As the 2016-2017 school year comes to a close, I’m thinking a lot about what worked well this year. Actually that’s not true. I’m thinking obsessively about what I want to do differently next year. Feedback I’ve received from surveying my students throughout the year and from educators from around Rhode Island who have visited my classroom leaves me with more questions than answers. Also, I finally have a partner for next year! My colleague Sam Schachter and I are going to build playlists for Algebra 1 together. Check out his blog to get his perspective on our endeavor. Now that I won’t be doing this alone any more, I feel an even greater responsibility to address these concerns. I’m also super excited to have someone to plan with who will provide a fresh perspective.
For my FuseRI project (see my first blog post) I identified a few problems of practice, and then attempted to address them one at a time throughout the 2015-2016 school year. I think it is time to try that again. Below are some issues I’ve identified with a few initial thoughts. If you have suggestions as you read this, please share them here.
The problem: I encourage my students to work where they want and with who they want. They love this. Most of my students sat in the same area, with the same people all year. That was a mistake. Some groups worked together brilliantly, engaging in productive “math fights” and collaborating effectively. However, other groups did not. Students had very few opportunities to hear from each other outside of their small groups. Groups consisting of struggling learners became self-fulfilling prophecies, feeding off of each other’s frustrations.
Possible solution: I want to try implementing more purposeful grouping. One idea is to start each unit with self-selected groups. After a few days, when the high flyers are moving ahead, and others are “falling behind”, force them into groups based on where they are. For example, group A are students who are “behind”, group B are “on track”, and group C are “ahead” of schedule (if you’re wondering why I’m using quotes, read my last blog post). This way I can support them more effectively. Also, if they are grouped based on where they are in their work, they can more easily support each other and collaborate. Another idea is to occasionally force mixed level groups to enable the struggling learners to work with the high flyers.
Whole Class Discussion
The problem: Last year I read a blog post written by Alice Keeler challenging teachers to never talk to the entire class...ever. I love the idea of making every interaction with students more personal. However, I think I took it too far. If most of the class is having trouble with the same concept, taking five minutes to go over it as a class isn’t a bad thing.
Possible solution: Duh...talk to the entire class once in awhile for a short period of time! Maybe set a timer on myself so I don’t ramble for too long?
The problem: I wanted to allow my students to take notes in the way that works best for them. I had a few students who took notes almost exclusively electronically, and were able to do it effectively, like this. Many took notes more traditionally in a notebook, and that worked great for them. Unfortunately too many of my students didn’t take effective notes. Whether it be watching videos or solving problems in my playlists, they tried to work without writing anything down. When I provided printed copies of playlist work, those printed copies often wound up in the circular file or backpack void, never to be seen again.
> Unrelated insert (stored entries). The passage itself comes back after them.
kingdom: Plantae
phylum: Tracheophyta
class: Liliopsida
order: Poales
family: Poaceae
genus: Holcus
Possible solution: My new playlist partner Sam and I were discussing this recently while planning for next year. He came up with an idea. Require students to use a 3-ring binder. Provide printed copies of all playlist work, already 3-hole punched. If a student doesn’t like this method, they can opt out, but only after effectively demonstrating an alternative.
Pacing Next Level
The problem: Allowing my students to work at their own pace is at the core of everything I’m trying to do in my classroom. However, there are limits to how much time I can allow them to take to get there. They must complete their playlists before taking an assessment. Everyone is taking assessments at the same time. My school isn’t ready to change that. So what do I do with the student who needs a bit more time to master a concept? The student who, for whatever reason, just isn’t keeping up? I want to allow them to work at their own pace, but I need them to be ready on test day.
Possible solution: Currently I try to check in with each student, especially those who are “falling behind” just about every day. Maybe the purposeful grouping will help to address this problem? Otherwise I’m really not sure what to do. Help!